Artists and curators reflect on the environment and COP17 at Michaelis | SA academics pool their expertise for two landmark titles by the South African Environmental Observation Network | UCT lecturer wins award for research on health and safety in the construction industry | Pre-final-year medical students have a pre-farewell bash
COP17, aka the United Nations Framework Convention on Climate Change, scheduled for Durban in November and December, is occupying the thoughts of many South Africans. Including its artists and curators, going by two exhibitions hosted by the Michaelis Galleries and Gordon Institute for Performing and Creative Arts (GIPCA) at the Michaelis Galleries from 24 September to 19 October. Michaelis senior lecturer Virginia MacKenny curates Threshold, an exhibition of "environmentally conscious art" showing in the Michaelis Main Gallery, with climate change very much in mind. Running at the same time is A Conversation with Bolus: Science, sensibility, sensuality, exhibited in the Michaelis Upper Gallery and curated by Nadja Daehnke. This exhibition not only celebrates the works of amateur botanist Harry Bolus, but also incorporates a selection of contemporary artworks to play off manuscripts, art and objects from the Bolus collections. Artists contributing to the exhibitions include Thomas Mulcaire, Jeremy Wafer, Lucas Thobejane and Lien Botha, whose photograph Sociable Weaver's Nest appears in picture.

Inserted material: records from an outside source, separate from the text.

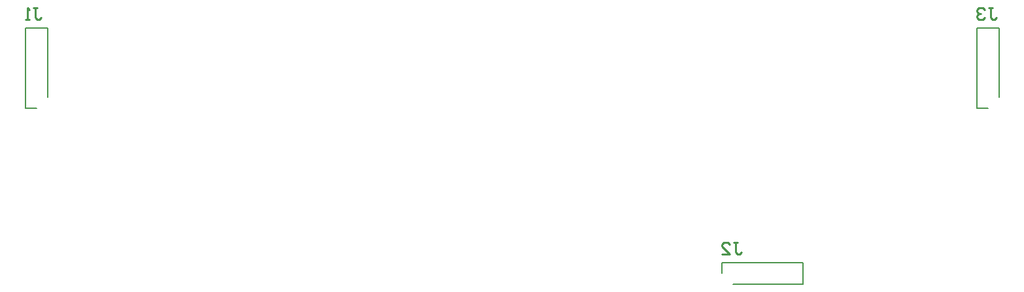
<source format=gbo>
G04*
G04 #@! TF.GenerationSoftware,Altium Limited,Altium Designer,25.2.1 (25)*
G04*
G04 Layer_Color=32896*
%FSLAX25Y25*%
%MOIN*%
G70*
G04*
G04 #@! TF.SameCoordinates,C1108634-7D56-49FF-B426-694D52BA22A1*
G04*
G04*
G04 #@! TF.FilePolarity,Positive*
G04*
G01*
G75*
%ADD10C,0.01000*%
%ADD11C,0.00787*%
D10*
X495301Y145698D02*
X497301D01*
X496301D01*
Y140700D01*
X497301Y139700D01*
X498300D01*
X499300Y140700D01*
X493302Y144698D02*
X492302Y145698D01*
X490303D01*
X489303Y144698D01*
Y143699D01*
X490303Y142699D01*
X491303D01*
X490303D01*
X489303Y141699D01*
Y140700D01*
X490303Y139700D01*
X492302D01*
X493302Y140700D01*
X365301Y25698D02*
X367301D01*
X366301D01*
Y20700D01*
X367301Y19700D01*
X368300D01*
X369300Y20700D01*
X359303Y19700D02*
X363302D01*
X359303Y23699D01*
Y24698D01*
X360303Y25698D01*
X362302D01*
X363302Y24698D01*
X8301Y145698D02*
X10301D01*
X9301D01*
Y140700D01*
X10301Y139700D01*
X11300D01*
X12300Y140700D01*
X6302Y139700D02*
X4303D01*
X5302D01*
Y145698D01*
X6302Y144698D01*
D11*
X489409Y94409D02*
X495000D01*
X489409D02*
Y135591D01*
X500591D01*
Y100000D02*
Y135591D01*
X365000Y4409D02*
X400591D01*
Y15591D01*
X359409D02*
X400591D01*
X359409Y10000D02*
Y15591D01*
X4409Y94409D02*
X10000D01*
X4409D02*
Y135591D01*
X15591D01*
Y100000D02*
Y135591D01*
M02*

</source>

The two publications recently released by the South African Environmental Observation Network (SAEON) should be judged by their covers. The colourfully illustrated, 300-page Observations on Environmental Change in South Africa sets out to cram as much detail about environmental change in the country between its glossy covers - covers that depict pollution, drought, storm and soil erosion, among other worrying natural and man-made events. The volume brings together the contributions of over 100 authors, including a number of UCT academics, from 32 local and eight international organisations. In turn, the more precise and spartan Combat Change with Change - those same pictures on its covers - translates its voluminous counterpart into long-term policy suggestions.

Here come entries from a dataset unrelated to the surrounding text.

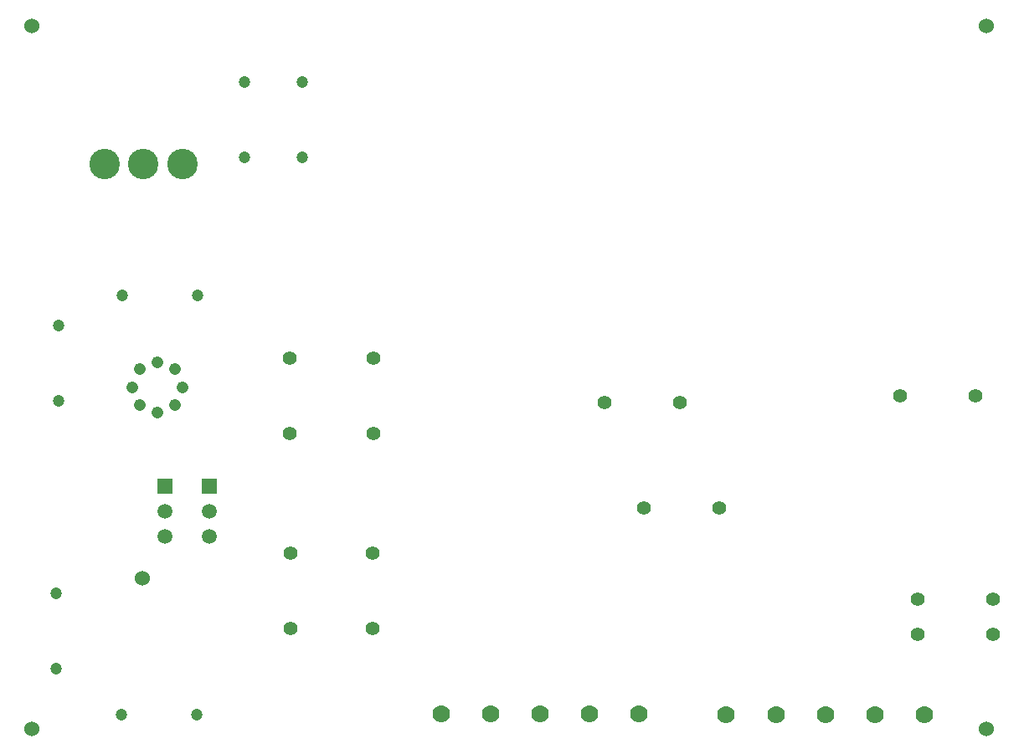
<source format=gbr>
%TF.GenerationSoftware,Altium Limited,Altium Designer,19.1.9 (167)*%
G04 Layer_Color=255*
%FSLAX26Y26*%
%MOIN*%
%TF.FileFunction,Pads,Bot*%
%TF.Part,Single*%
G01*
G75*
%TA.AperFunction,ComponentPad*%
%ADD25C,0.121260*%
%ADD26C,0.055118*%
%TA.AperFunction,ViaPad*%
%ADD27C,0.060000*%
%TA.AperFunction,ComponentPad*%
%ADD28R,0.059055X0.059055*%
%ADD29C,0.059055*%
%ADD30C,0.047244*%
%ADD31C,0.070000*%
%ADD32C,0.047560*%
%TA.AperFunction,WasherPad*%
%ADD33C,0.060000*%
D25*
X388189Y2350000D02*
D03*
X544095D02*
D03*
X700000D02*
D03*
D26*
X2835000Y980000D02*
D03*
X2535000D02*
D03*
X2380000Y1400000D02*
D03*
X2680000D02*
D03*
X3555000Y1425000D02*
D03*
X3855000D02*
D03*
X3625000Y615000D02*
D03*
X3925000D02*
D03*
Y475000D02*
D03*
X3625000D02*
D03*
X1460000Y1575000D02*
D03*
Y1275000D02*
D03*
X1455000Y800000D02*
D03*
Y500000D02*
D03*
X1125000Y1575000D02*
D03*
Y1275000D02*
D03*
X1130000Y800000D02*
D03*
Y500000D02*
D03*
D27*
X540000Y700000D02*
D03*
D28*
X805000Y1065000D02*
D03*
X630000D02*
D03*
D29*
X805000Y965000D02*
D03*
Y865000D02*
D03*
X630000Y965000D02*
D03*
Y865000D02*
D03*
D30*
X755000Y155000D02*
D03*
X455000D02*
D03*
X195000Y640000D02*
D03*
Y340000D02*
D03*
X945000Y2375000D02*
D03*
Y2675000D02*
D03*
X1175000Y2375000D02*
D03*
Y2675000D02*
D03*
X760000Y1825000D02*
D03*
X460000D02*
D03*
X205000Y1405000D02*
D03*
Y1705000D02*
D03*
D31*
X3258150Y155000D02*
D03*
X3455000D02*
D03*
X3651850D02*
D03*
X3061300D02*
D03*
X2864450D02*
D03*
X2121850Y160000D02*
D03*
X1925000D02*
D03*
X1728150D02*
D03*
X2318700D02*
D03*
X2515550D02*
D03*
D32*
X529290Y1389290D02*
D03*
X670710D02*
D03*
Y1530710D02*
D03*
X529290D02*
D03*
X500000Y1460000D02*
D03*
X700000D02*
D03*
X600000Y1560000D02*
D03*
Y1360000D02*
D03*
D33*
X3900000Y100000D02*
D03*
Y2900000D02*
D03*
X100000Y100000D02*
D03*
Y2900000D02*
D03*
%TF.MD5,ceb87aa3663cdf701c118406750694fe*%
M02*

</source>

Chao Nkhungulu Mulenga (right in picture), a lecturer in organisational psychology in UCT's School of Management Studies, picked up an award for best paper - and $250 in prize money - at the 10th International Symposium in Organisational Design and Management. The conference, held at Rhodes University, looked specifically at the human factors in organisational design and management. Mulenga's paper was based on her doctoral research, which investigated the relationship between leadership, work pressure, and health and safety behaviour in the South African construction industry. She found that although top management were key in the development and framing of health and safety policies and procedures, it was the proximal supervisors who really shaped the health and safety behaviour of workers.

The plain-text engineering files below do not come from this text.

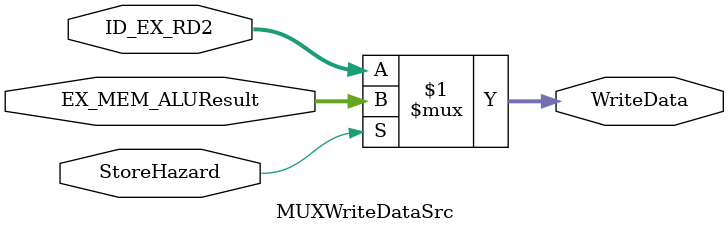
<source format=v>
`timescale 1ns / 1ps

module MUXWriteDataSrc(input StoreHazard,input [31:0] ID_EX_RD2,input [31:0]EX_MEM_ALUResult,output [31:0] WriteData);
begin

assign WriteData = StoreHazard ? EX_MEM_ALUResult : ID_EX_RD2;

end
endmodule

</source>
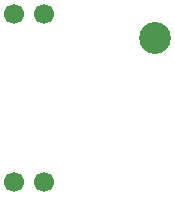
<source format=gbr>
%TF.GenerationSoftware,KiCad,Pcbnew,7.0.8*%
%TF.CreationDate,2024-11-10T19:07:09+09:00*%
%TF.ProjectId,Ni-MH_3.3V-Module,4e692d4d-485f-4332-9e33-562d4d6f6475,rev?*%
%TF.SameCoordinates,Original*%
%TF.FileFunction,Soldermask,Bot*%
%TF.FilePolarity,Negative*%
%FSLAX46Y46*%
G04 Gerber Fmt 4.6, Leading zero omitted, Abs format (unit mm)*
G04 Created by KiCad (PCBNEW 7.0.8) date 2024-11-10 19:07:09*
%MOMM*%
%LPD*%
G01*
G04 APERTURE LIST*
%ADD10C,2.700000*%
%ADD11C,1.700000*%
G04 APERTURE END LIST*
D10*
%TO.C,M2.5*%
X13716000Y-4064000D03*
%TD*%
D11*
%TO.C,J1*%
X4353000Y-16283000D03*
X1813000Y-16283000D03*
%TD*%
%TO.C,J2*%
X1813000Y-2059000D03*
X4353000Y-2059000D03*
%TD*%
M02*

</source>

Medical students generally wait until their final years before someone throws them a party. Then, naturally, it's a farewell party. But this year a couple of MBChB students - committee members Arthon Alfred,Tesham Naicker (deputy chair), Lwando Maki (chair) and Nicholas Giles, in picture - got together to raise funds and stage a pre-graduation party for, as the name suggests, the fifth-year medical students. And, according to reports, class members turned out in their numbers at the Trenchtown restaurant in Observatory on 24 September. Rather than say their adieus, students could instead concentrate on strengthening their relationships with classmates, the faculty and the university. "From my student leadership perspective," says funding rainmaker Maki, "the university needs its alumni, its alumni donations and its alumni affiliations."